Kilang Dumai yang dibangun oleh kontraktor Jepang Ishikawajima Harima Industries Co diresmikan tanggal 8 September 1971, Kilang Sei Pakning yang dibangun Refican Ltd (Refining Associates Canada Limited) dialihkan ke Pertamina pada September 1975. Kilang minyak Cilacap yang dibangun oleh Fluor, AS, diresmikan tahun 1977, pabrik pupuk Kujang, dan pabrik pupuk Pusri yang juga dibangun oleh perusahaan AS, Kellogg, adalah berbagai industri yang dibangun untuk melakukan substitusi impor. Namun, pembangunan pabrik maupun kilangnya dilakukan oleh kontraktor asing.

Menjelang 1980-an, setelah melihat cadangan minyak dan gas mulai menurun, mulailah Soeharto mengembangkan program pembangunan kemandirian industri dalam negeri, tidak hanya untuk melakukan substitusi impor. Tujuan utamanya untuk meningkatkan produk ekspor nonmigas.

Soeharto tetap menerapkan broad-based strategy dengan berbagai regulasi. Keputusan Presiden yang mensyaratkan kandungan lokal pada semua tender pemerintah dikeluarkan. Keppres ini pada awalnya diterapkan dan dikendalikan oleh Mensesneg Soedharmono dan kemudian dilanjutkan oleh Menko Ekkuwasbang Hartarto dan Saleh Afif.

Untuk setiap tender pemerintah waktu itu, semua kontraktor harus menghadap ke kantor Sekretariat Negara. Pada era ini dibentuk departemen baru yang mengurus peningkatan penggunaan produksi dalam negeri yang antara lain dijabat oleh Ginandjar Kartasasmita. Pada era inilah tumbuh berbagai industri dalam negeri dan perusahaan nasional. Mereka mendapatkan kesempatan membangun dan memproduksi produk dalam negeri.

Contohnya, kelompok Bakrie memperoleh preferensi mengembangkan industri perpipaan, kelompok Bukaka mendapat kesempatan untuk membangun industri belalai pesawat terbang dan pompa angguk, kelompok Arifin Panigoro mendapat kesempatan membangun industri transmisi listrik.
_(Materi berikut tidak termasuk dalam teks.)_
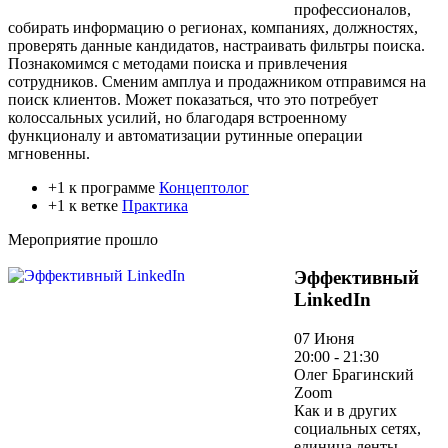
профессионалов,
собирать информацию о регионах, компаниях, должностях,
проверять данные кандидатов, настраивать фильтры поиска.
Познакомимся с методами поиска и привлечения
сотрудников. Сменим амплуа и продажником отправимся на
поиск клиентов. Может показаться, что это потребует
колоссальных усилий, но благодаря встроенному
функционалу и автоматизации рутинные операции
мгновенны.
+1 к программе
Концептолог
+1 к ветке
Практика
Мероприятие прошло
Эффективный
LinkedIn
07 Июня
20:00 - 21:30
Олег Брагинский
Zoom
Как и в других
социальных сетях,
единица ленты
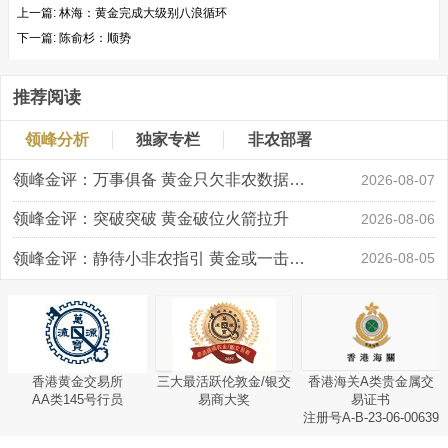
上一篇:
林海：黄金完成大级别八浪循环
下一篇:
陈俞杉：顺势
推荐阅读
领峰分析
独家专栏
非农部署
领峰金评：万事俱备 黄金只欠非农数据“东风”
2026-08-07
领峰金评：突破突破 黄金破位火箭拉升
2026-08-06
领峰金评：静待小非农指引 黄金或一击破局
2026-08-05
香港黄金交易所
三大最活跃伦敦金/银交
香港海关A类贵金属交
AA类145号行员
易商大奖
易证书
注册号A-B-23-06-00639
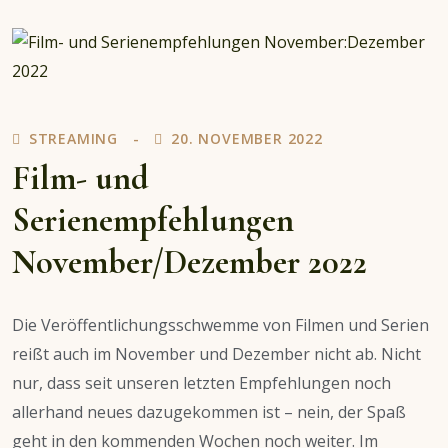
Tale:
Innocence
&
Requiem
–
Eine
STREAMING
20. NOVEMBER 2022
mitreißende
Film- und
Geschichte
Serienempfehlungen
November/Dezember 2022
Die Veröffentlichungsschwemme von Filmen und Serien
reißt auch im November und Dezember nicht ab. Nicht
nur, dass seit unseren letzten Empfehlungen noch
allerhand neues dazugekommen ist – nein, der Spaß
geht in den kommenden Wochen noch weiter. Im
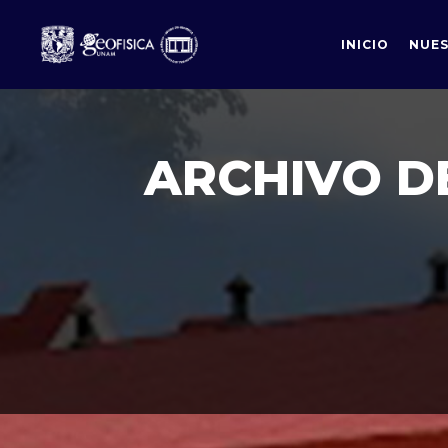
INICIO
NUES
ARCHIVO D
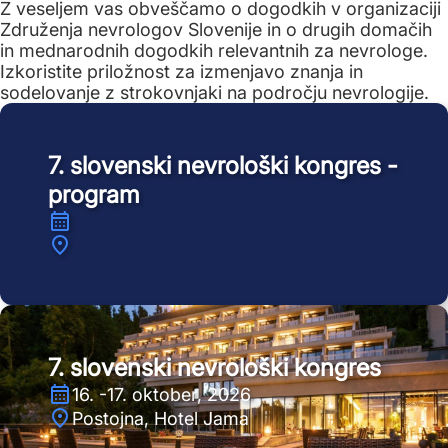
Z veseljem vas obveščamo o dogodkih v organizaciji
Združenja nevrologov Slovenije in o drugih domačih
in mednarodnih dogodkih relevantnih za nevrologe.
Izkoristite priložnost za izmenjavo znanja in
sodelovanje z strokovnjaki na področju nevrologije.
7. slovenski nevrološki kongres -
program
7. slovenski nevrološki kongres
16. -17. oktober, 2026
Postojna, Hotel Jama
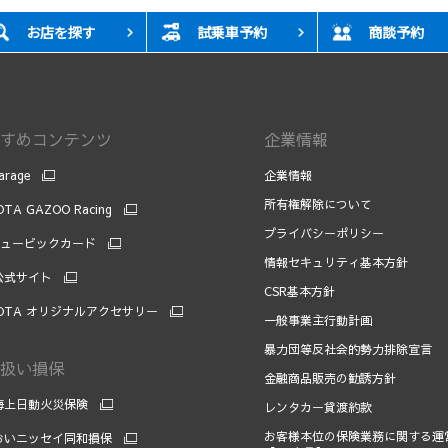
お店を探す
試乗車予約
商談予約
すめコンテンツ
企業情報
arage
企業情報
所有権解除について
TA GAZOO Racing
プライバシーポリシー
キュービックカード
情報セキュリティ基本方針
 公式サイト
CSR基本方針
OTA オリジナルアクセサリー
一般事業主行動計画
暴力団等反社会的勢力排除宣言
扱い損保
金融商品販売の勧誘方針
海上日動火災保険
レンタカー貸渡約款
お客様本位の保険業務に関する運
おいニッセイ同和損保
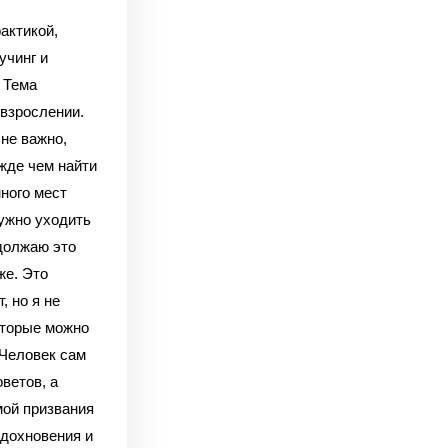
актикой,
учинг и
 Тема
 взрослении.
 не важно,
ежде чем найти
ного мест
нужно уходить
одолжаю это
же. Это
, но я не
оторые можно
 Человек сам
ветов, а
мой призвания
вдохновения и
Lalu, ada PT Rekayasa Industri mendapatkan kesempatan untuk membangun pabrik pupuk, PT Inti Karya Persada Teknik mengembangkan kemampuan membangun pabrik LNG, PT Tripatra Engineers mendapat kesempatan membangun fasilitas pengolahan gas alam. Juga ada industri strategis, seperti PT Dirgantara Indonesia, PT Inti, PT Pindad, dan PT PAL.
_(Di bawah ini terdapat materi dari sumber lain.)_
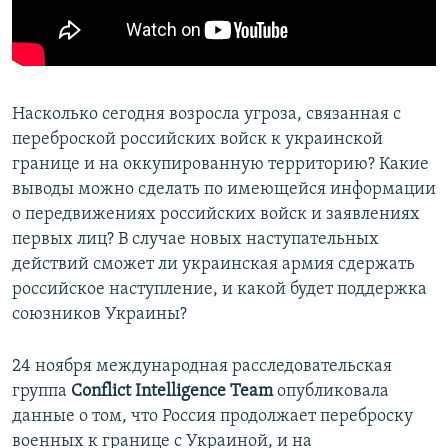
ПРИСОЕДИНЯЙТЕСЬ!
ПОБЕДИТЕЛЕЙ НЕ СУДЯТ?
КРЫМ.НЕПОКОРЕННЫЙ
ELIFBE
Насколько сегодня возросла угроза, связанная с
УКРАИНСКАЯ ПРОБЛЕМА КРЫМА
переброской российских войск к украинской
Все сайты RFE/RL
границе и на оккупированную территорию? Какие
выводы можно сделать по имеющейся информации
о передвижениях российских войск и заявлениях
первых лиц? В случае новых наступательных
действий сможет ли украинская армия сдержать
российское наступление, и какой будет поддержка
союзников Украины?
24 ноября международная расследовательская
группа
Conflict Intelligence Team
опубликовала
данные о том, что Россия продолжает переброску
военных к границе с Украиной, и на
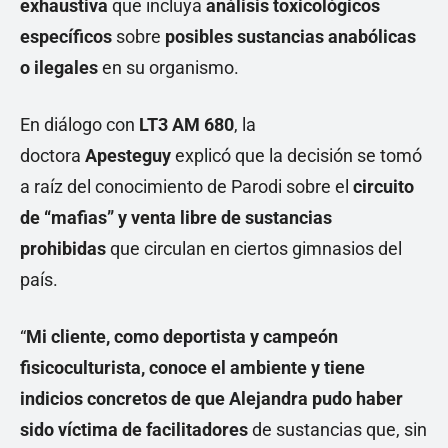
exhaustiva
que incluya
análisis toxicológicos
específicos
sobre
posibles sustancias anabólicas
o ilegales
en su organismo.
En diálogo con
LT3 AM 680
, la
doctora
Apesteguy
explicó que la decisión se tomó
a raíz del conocimiento de Parodi sobre el
circuito
de “mafias” y venta libre de sustancias
prohibidas
que circulan en ciertos gimnasios del
país.
“
Mi cliente, como deportista y campeón
fisicoculturista, conoce el ambiente y tiene
indicios concretos de que Alejandra pudo haber
sido víctima de facilitadores
de sustancias que, sin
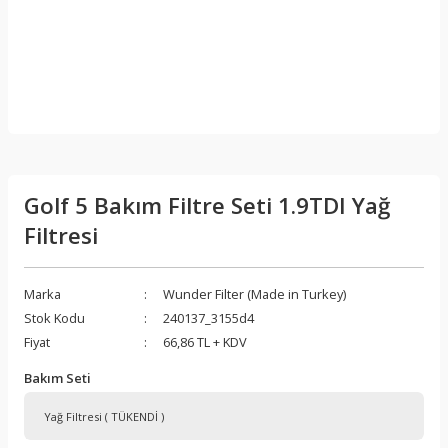
Golf 5 Bakım Filtre Seti 1.9TDI Yağ
Filtresi
Marka
Wunder Filter (Made in Turkey)
Stok Kodu
240137_3155d4
Fiyat
66,86 TL + KDV
Bakım Seti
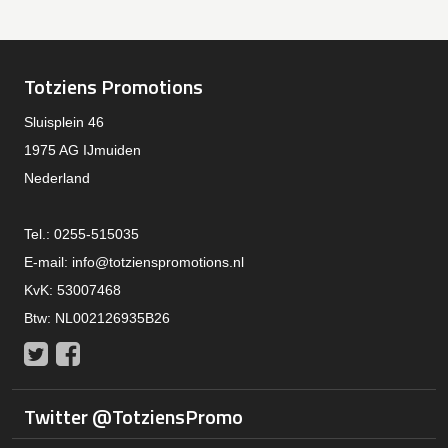
Totziens Promotions
Sluisplein 46
1975 AG IJmuiden
Nederland
Tel.: 0255-515035
E-mail:
info@totzienspromotions.nl
KvK: 53007468
Btw: NL002126935B26
Twitter
Facebook
Twitter @TotziensPromo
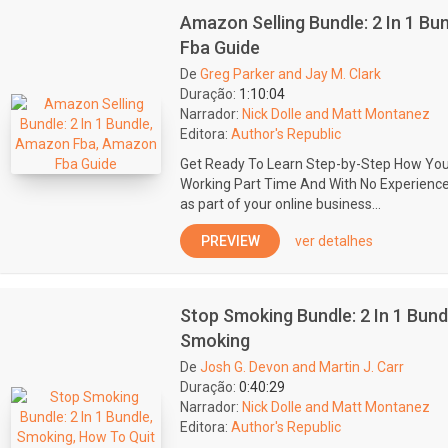
Amazon Selling Bundle: 2 In 1 B
Fba Guide
De
Greg Parker and Jay M. Clark
Duração:
1:10:04
Narrador:
Nick Dolle and Matt Montanez
Editora:
Author's Republic
Get Ready To Learn Step-by-Step How You
Working Part Time And With No Experience
as part of your online business...
PREVIEW
ver detalhes
Stop Smoking Bundle: 2 In 1 Bund
Smoking
De
Josh G. Devon and Martin J. Carr
Duração:
0:40:29
Narrador:
Nick Dolle and Matt Montanez
Editora:
Author's Republic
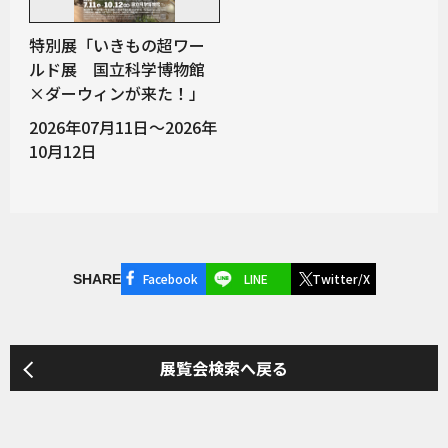
特別展「いきもの超ワー
ルド展 国立科学博物館
×ダーウィンが来た！」
2026年07月11日～2026年
10月12日
Facebook
LINE
Twitter/X
SHARE
展覧会検索へ戻る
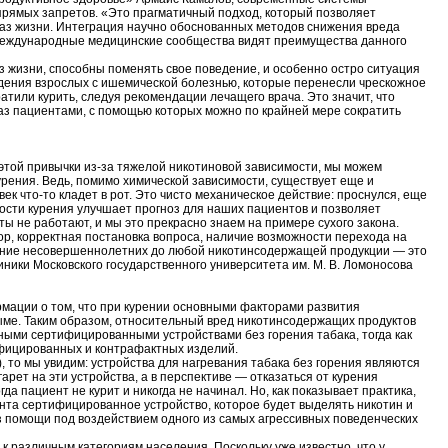
рямых запретов. «Это прагматичный подход, который позволяет
браз жизни. Интеграция научно обоснованных методов снижения вреда
 международные медицинские сообщества видят преимущества данного
з жизни, способны поменять свое поведение, и особенно остро ситуация
едения взрослых с ишемической болезнью, которые перенесли чрескожное
атили курить, следуя рекомендации лечащего врача. Это значит, что
з пациентами, с помощью которых можно по крайней мере сократить
т этой привычки из-за тяжелой никотиновой зависимости, мы можем
курения. Ведь, помимо химической зависимости, существует еще и
к что-то кладет в рот. Это чисто механическое действие: проснулся, еще
ности курения улучшает прогноз для наших пациентов и позволяет
ы не работают, и мы это прекрасно знаем на примере сухого закона.
ор, корректная постановка вопроса, наличие возможности перехода на
щение несовершеннолетних до любой никотинсодержащей продукции — это
ники Московского государственного университета им. М. В. Ломоносова
мации о том, что при курении основными факторами развития
дыме. Таким образом, относительный вред никотинсодержащих продуктов
ыми сертифицированными устройствами без горения табака, тогда как
ифицированных и контрафактных изделий.
 то мы увидим: устройства для нагревания табака без горения являются
рет на эти устройства, а в перспективе — отказаться от курения
да пациент не курит и никогда не начинал. Но, как показывает практика,
ента сертифицированное устройство, которое будет выделять никотин и
ез помощи под воздействием одного из самых агрессивных поведенческих
 различным категориям населения. Поскольку уже известно, что у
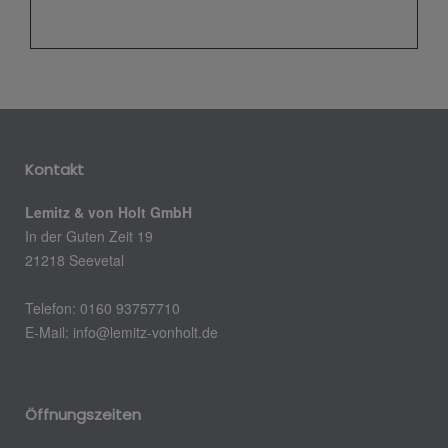
Kontakt
Lemitz & von Holt GmbH
In der Guten Zeit 19
21218 Seevetal
Telefon: 0160 93757710
E-Mail: info@lemitz-vonholt.de
Öffnungszeiten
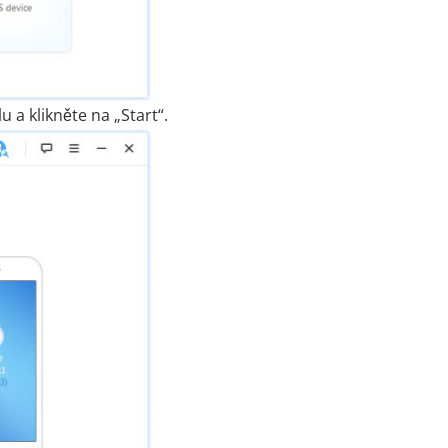
 a klikněte na „Start“.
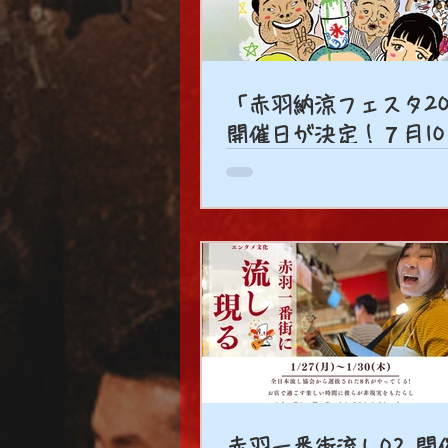
「赤羽納涼フェスタ20
開催日が決定！７月1
外部様の出店お申込み
赤羽一番街流し02 開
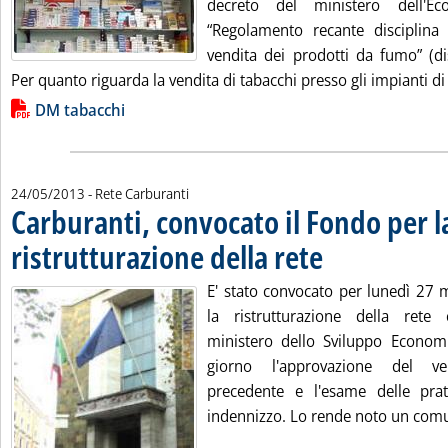
decreto del ministero dell'E
“Regolamento recante disciplina 
vendita dei prodotti da fumo” (dis
Per quanto riguarda la vendita di tabacchi presso gli impianti di 
Lista allegati PDF alla notizia
DM tabacchi
24/05/2013
- Rete Carburanti
Carburanti, convocato il Fondo per l
ristrutturazione della rete
. Pubblicata venerdì 24 m
E' stato convocato per lunedì 27 
la ristrutturazione della rete 
ministero dello Sviluppo Economi
giorno l'approvazione del ve
precedente e l'esame delle pr
indennizzo. Lo rende noto un comu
Salah satu hal yang patut disayangkan adalah fokus industri pada pengolahan produk pertanian yang disarankan oleh para ekonom saat itu tidak digubris oleh Soeharto. Karena kepiawaian Habibie, Soeharto lebih memilih teknologi tinggi (high-technology) industri pesawat terbang ketimbang teknologi pengolahan industri agro pascapanen.

Industri penggilingan padi menjadi tidak terintegrasi. Industri gula tidak efisien. Industri produk oleokimia yang merupakan produk hilir kelapa sawit tidak mendapat perhatian.

Sejarah membuktikan kebijakan meninggalkan teknologi pascapanen produk pertanian adalah kesalahan utama Soeharto di bidang teknologi. Ini yang membuat Indonesia saat ini belum memiliki keunggulan industri pengolahan produk pertanian.

Indonesia sebuah negara yang mempunyai keunggulan lintasan matahari yang sangat panjang di khatulistiwa. Salah satu keunggulan kompetitif dibanding negara lain adalah cuaca yang baik dan juga energi matahari sangat berlimpah.

Pada awal pemerintahannya, Soeharto menyadari itu dengan menerapkan berbagai teknologi untuk mendorong swasembada produk beras. Namun, pada akhir masa kepemimpinannya, Soeharto melupakan keunggulan ini dan terpukau pada teknologi tinggi yang bahan bakunya tidak tersedia di Indonesia. Itulah catatan sejarah Soeharto di bidang teknologi hingga kita bernasib seperti sekarang ini.